The Time Of The Oath a permis à Helloween de se remettre sur de bons rails et il semblait important de confirmer ce retour des choses par un album live, le deuxième de leur carrière après un
Live In The UK un peu décevant de par sa set list tronquée. Aussi, High Live sort la même année que The Time Of The Oath, témoignage d'une année chargée. Helloween tournait alors avec
Bruce Dickinson qui défendait son
Skunkworks. Quand un ex-
Iron Maiden ouvrait pour un groupe qui a souvent eu en charge de chauffer le public avant la Vierge de Fer...

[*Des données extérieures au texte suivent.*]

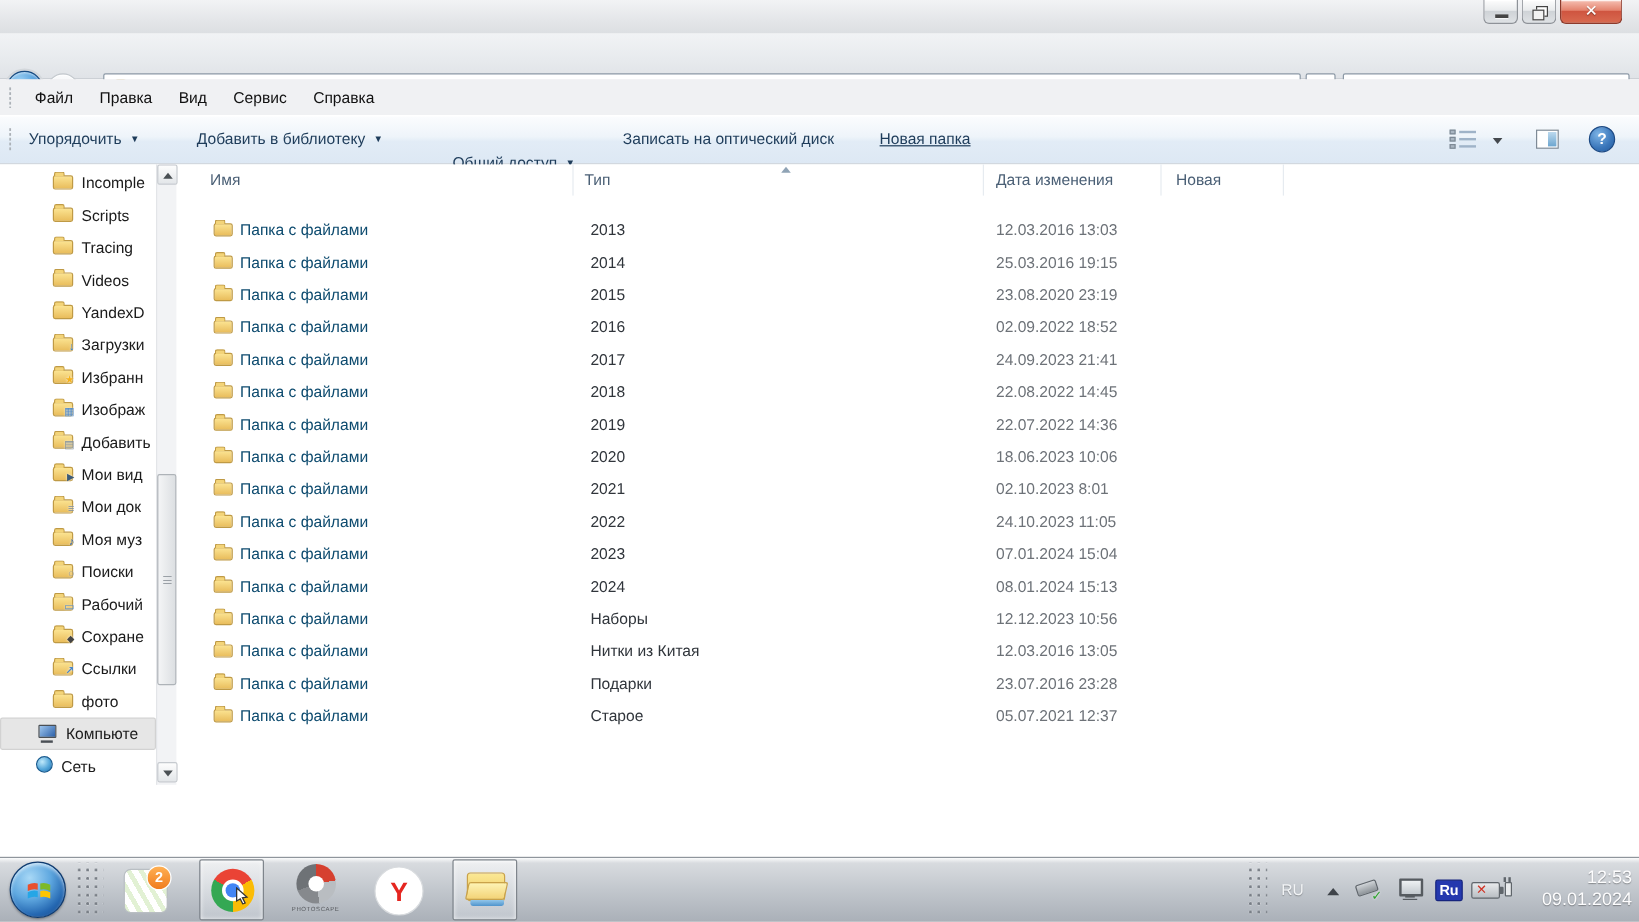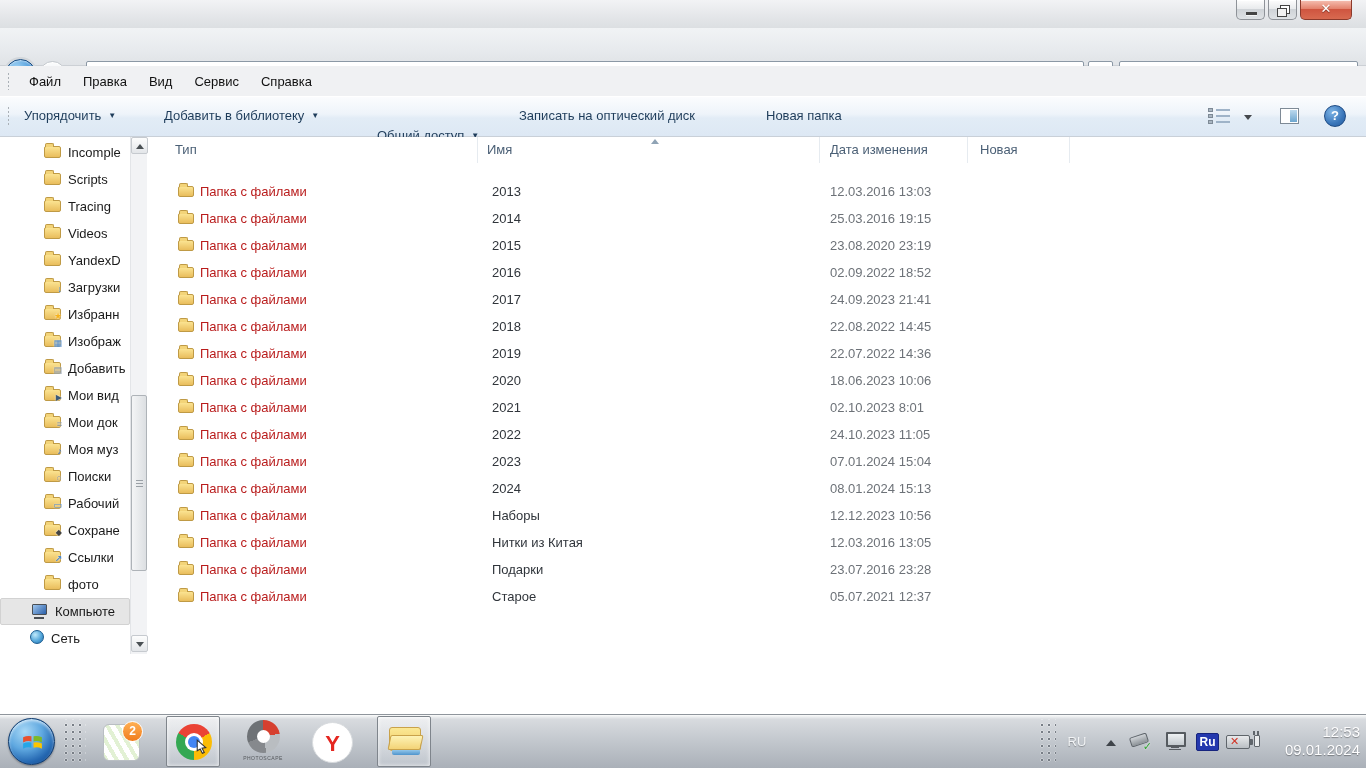--- a/index.html
+++ b/index.html
@@ -70,7 +70,7 @@
   .cmd{position:absolute;top:7px;height:26px;line-height:26px;font-size:13px;color:#1e3c5a;
     padding:0 10px;border-radius:3px;white-space:nowrap;}
   .cmd:nth-of-type(1){left:14px;} .cmd:nth-of-type(2){left:154px;}
-  .cmd:nth-of-type(3){left:367px;margin-top:20px;} .cmd:nth-of-type(4){left:509px;} .cmd:nth-of-type(5){left:756px;}
+  .cmd:nth-of-type(3){left:367px;margin-top:20px;} .cmd:nth-of-type(4){left:509px;} .cmd:nth-of-type(5){left:723px;text-decoration:underline;}
   .cmd .caret{display:none;font-size:8px;margin-left:7px;vertical-align:2px;}
   .cmd.has-caret .caret{display:inline;}
   .views-btn{position:absolute;left:1208px;top:108px;width:24px;height:18px;}

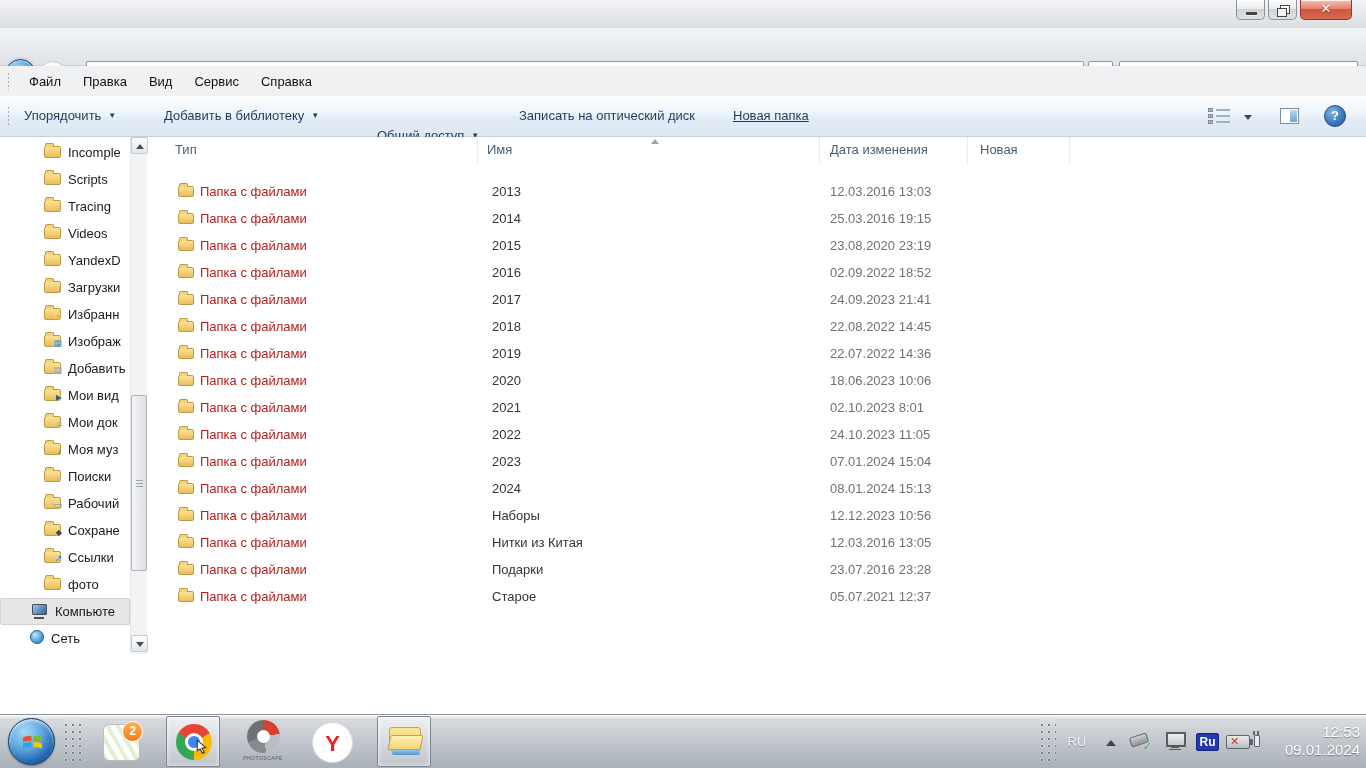--- a/index.html
+++ b/index.html
@@ -436,9 +436,9 @@
 
     <div class="filelist">
       <div class="hrow">
+        <div class="hcol"><span>Имя</span></div>
+
         <div class="hcol"><span>Тип</span></div>
-
-        <div class="hcol"><span>Имя</span></div>
 
         <div class="hcol"><span>Дата изменения</span></div>
 

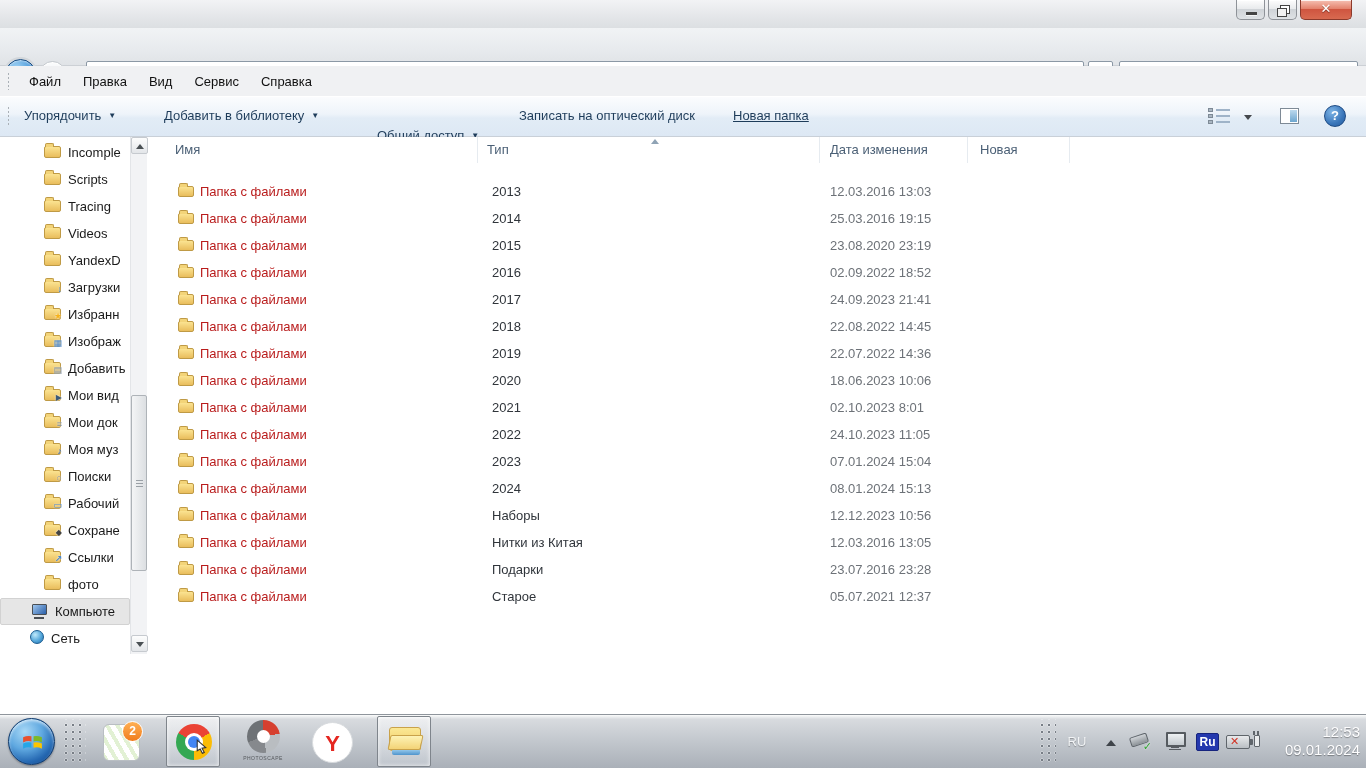--- a/index.html
+++ b/index.html
@@ -146,7 +146,7 @@
     background:linear-gradient(180deg,#fbe391,#e9bd5c);border:1px solid #bf9a45;border-radius:2px;}
   .r-icon::before{content:"";position:absolute;left:0;top:-4px;width:7px;height:3px;
     background:#f3d479;border:1px solid #bf9a45;border-bottom:none;border-radius:2px 2px 0 0;}
-  .r-type{position:absolute;left:32px;color:#b91c1c;}
+  .r-type{position:absolute;left:32px;color:#0c4a6e;}
   .r-name{position:absolute;left:324px;color:#30353b;}
   .r-date{position:absolute;left:662px;color:#6d7278;}
 

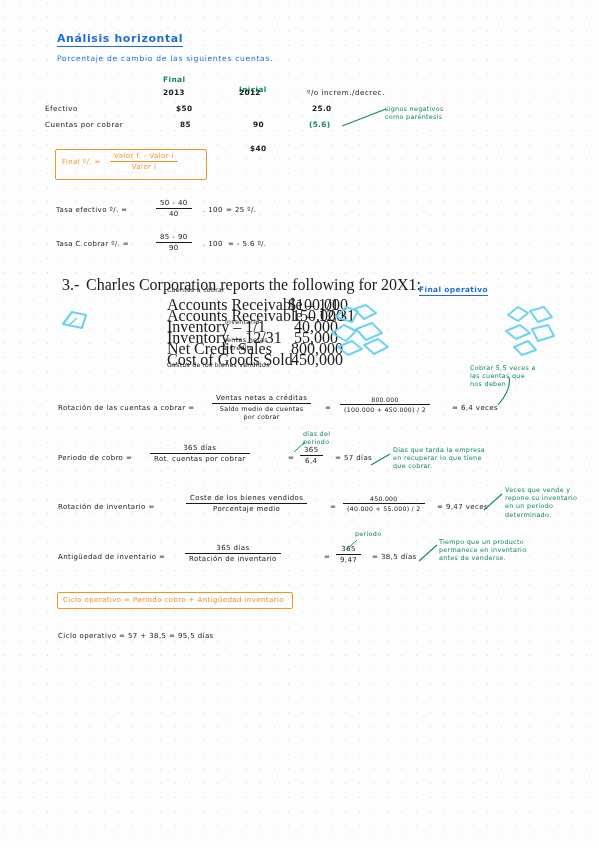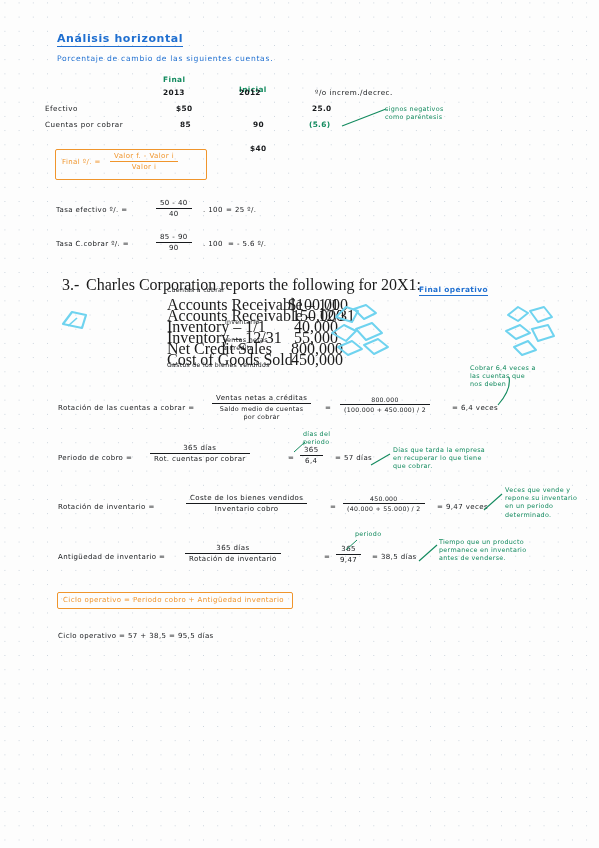--- a/index.html
+++ b/index.html
@@ -60,7 +60,7 @@
 
   <div class="abs hand black t-num" style="left:163px;top:88px;">2013</div>
   <div class="abs hand black t-num" style="left:239px;top:88px;">2012</div>
-  <div class="abs hand black t-row" style="left:307px;top:88px;padding-left:8px;">º/o increm./decrec.</div>
+  <div class="abs hand black t-row" style="left:299px;top:88px;padding-left:8px;">º/o increm./decrec.</div>
 
   <div class="abs hand black t-row" style="left:45px;top:104px;">Efectivo</div>
   <div class="abs hand black t-num" style="left:176px;top:104px;">$50</div>

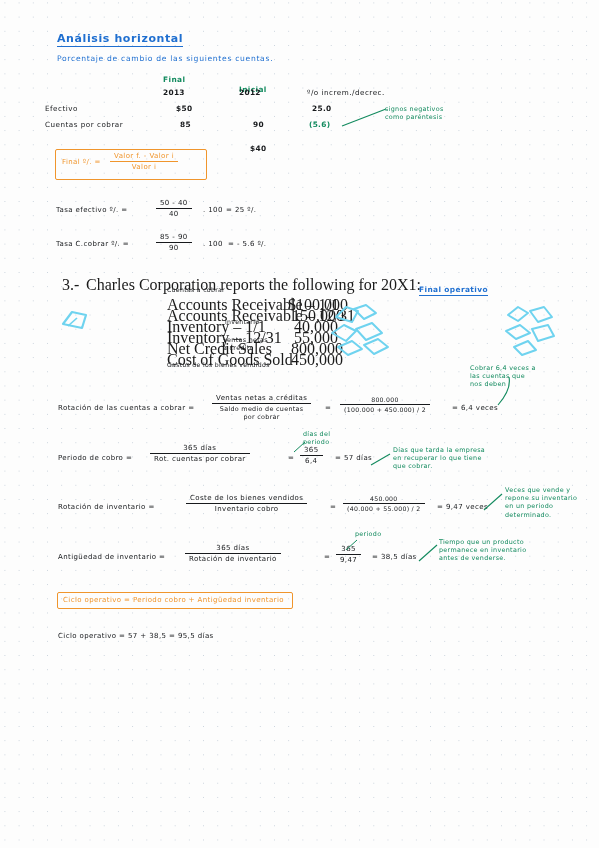--- a/index.html
+++ b/index.html
@@ -172,7 +172,7 @@
   <svg style="left:495px;top:375px;" width="24" height="32">
     <path d="M3,30 C10,22 16,12 14,2" stroke="#128a5e" stroke-width="1.1" fill="none"></path>
   </svg>
-  <div class="abs hand green t-note" style="left:470px;top:364px;">Cobrar 6,4 veces a
+  <div class="abs hand green t-note" style="left:470px;top:364px;">Cobrar 5,5 veces a
 las cuentas que
 nos deben</div>
 

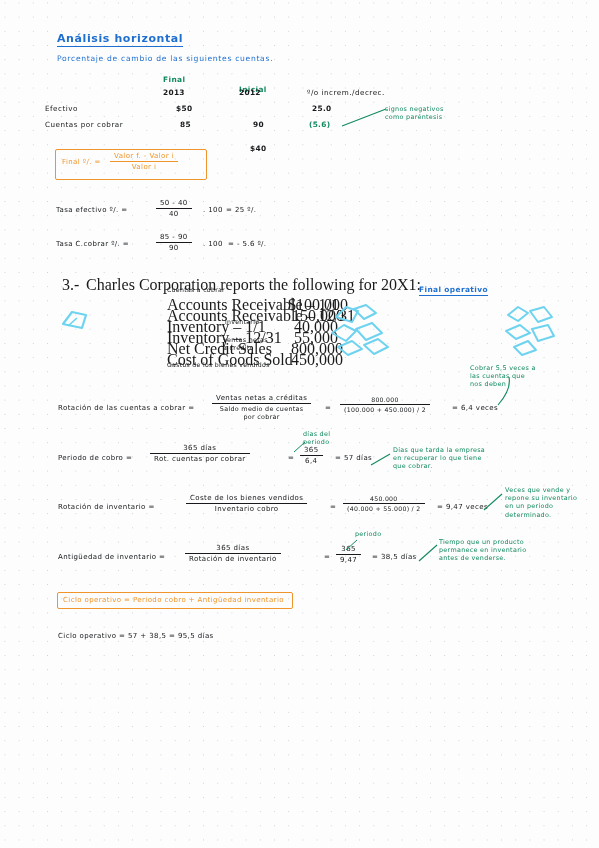--- a/index.html
+++ b/index.html
@@ -202,7 +202,7 @@
   <div class="abs hand black t-form" style="left:58px;top:503px;">Rotación de inventario =</div>
   <div class="abs hand black t-form frac" style="left:186px;top:494px;">
     <span class="n">Coste de los bienes vendidos</span>
-    <span class="d">Inventario cobro</span>
+    <span class="d">Porcentaje medio</span>
   </div>
   <div class="abs hand black t-form" style="left:330px;top:503px;">=</div>
   <div class="abs hand black t-form frac" style="left:343px;top:495px;">

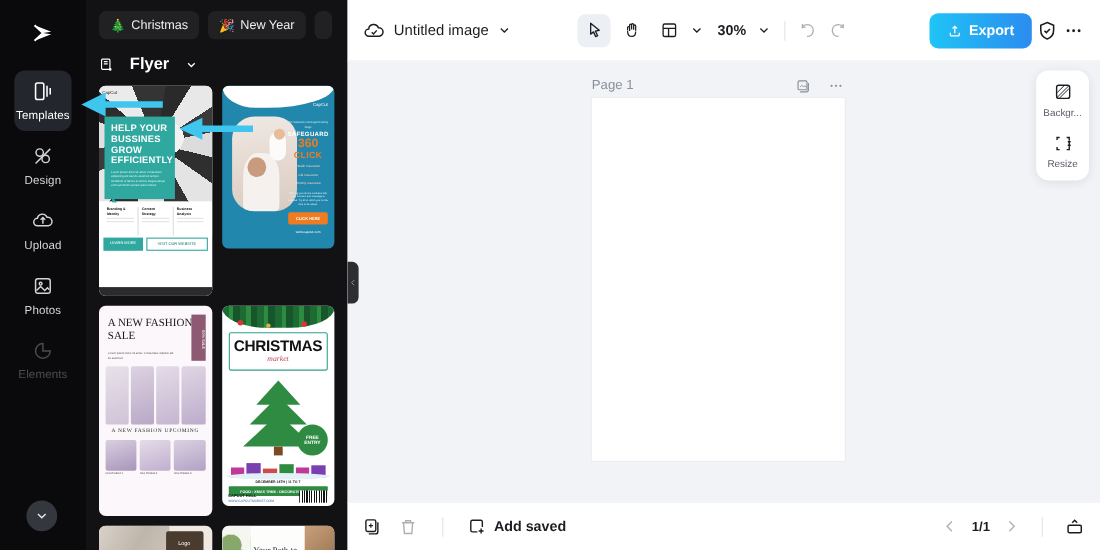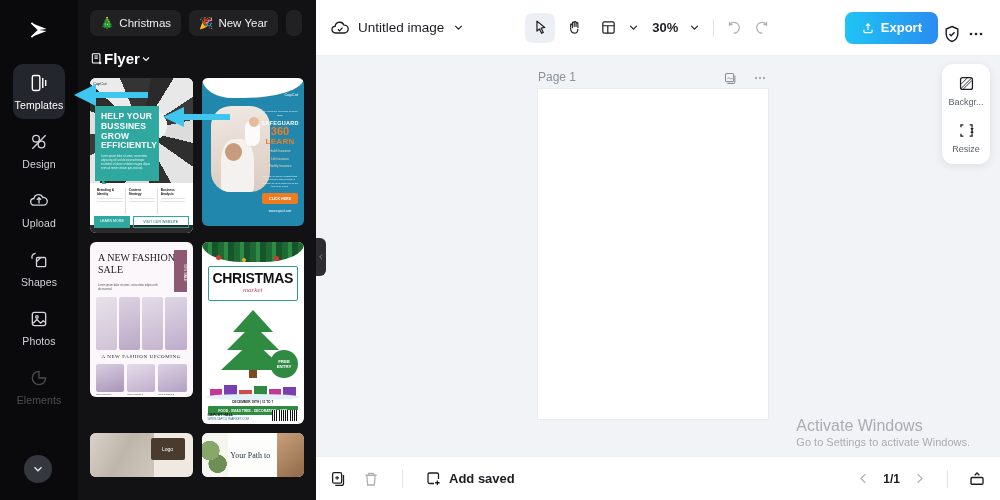--- a/index.html
+++ b/index.html
@@ -205,7 +205,7 @@
   .tool.active { background: #eceff3; }
   .zoom-val { font-size: 13px; color: #1b1d21; font-weight: bold; margin-left: 8px; }
   .vsep { width: 1px; height: 18px; background: #e2e4e8; margin: 0 8px; }
-  .tb-right { margin-left: auto; display: flex; align-items: flex-end; gap: 4px; }
+  .tb-right { margin-left: auto; display: flex; align-items: center; gap: 4px; }
   .export-btn {
     height: 32px; padding: 0 16px; border-radius: 8px;
     background: linear-gradient(90deg, #1fc4f5 0%, #2b8cf0 100%);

High Live est un album courageux du fait qu'il se concentre principalement sur les deux albums avec le vocaliste
Andi Deris,
Master Of The Rings et The Time Of The Oath donc, faisant l'impasse sur certains classiques du groupe et ignorant totalement le
Walls Of Jericho. Finalement, ce n'est pas plus mal. Deris n'est pas encore à l'aise avec le répertoire assuré par
Michael Kiske et cela s'entend parfaitement (Eagle Fly Free, de titre très attendu, devient limite une épreuve car le chanteur se met en mode "je suis là, c'est moi derrière le micro, mais ça passe ou ça casse". Autrement dit, le mode pilotage automatique.
Mais quand il s'agit des morceaux des albums auxquels il a participé, il se montre impérial, frontman convainquant à défaut d'être aussi remuant qu'un Kiske. Vocalement, il transporte les morceaux les plus rapides (Before The War, We Burn) et s'impose sur les mid tempos énergiques (Wake Up The mountains, Why...). Il assurera également la ballade In The Middle Of A Heartbeat seul, armé d'une guitare acoustique.
Mais le reste du groupe n'est pas en reste.
Markus Grosskopf est toujours aussi imposant derrière sa basse, assurant une section rythmique efficace avec
Uli Kusch (qui lui se manque également sur Eagle Fly Free),
Roland Grapow assure le spectacle avec des postures à la
Yngwie Malmsteen (visible sur la vidéo) tandis que
Michael Weikath est à son habitude : peu souriant, peu remuant, cloppant, mais faisant son travail avec justesse. Les soli sont bien servis, partagés par les deux compères, l'interprétation des titres est très correcte, mais pas sans faille. On a affaire à un groupe qui a la volonté de s'en sortir, de se sentir débarrassés de cette image de looser qui leur collait encore à la peau. Helloween y arrive presque. Il gagne un peu plus le respect des kids sans convaincre totalement les foules.
A noter que le livret d'origine est bourré de coquilles et d'erreurs quant aux compositeurs des chansons. Une erreur imputable à la maison de disque qui n'a pas vraiment bien fait son boulot.
Helloween propose donc un album live correct, mais qui ne restera pas dans les annales. Il est cependant un bon reflet d'une époque difficile pour le groupe.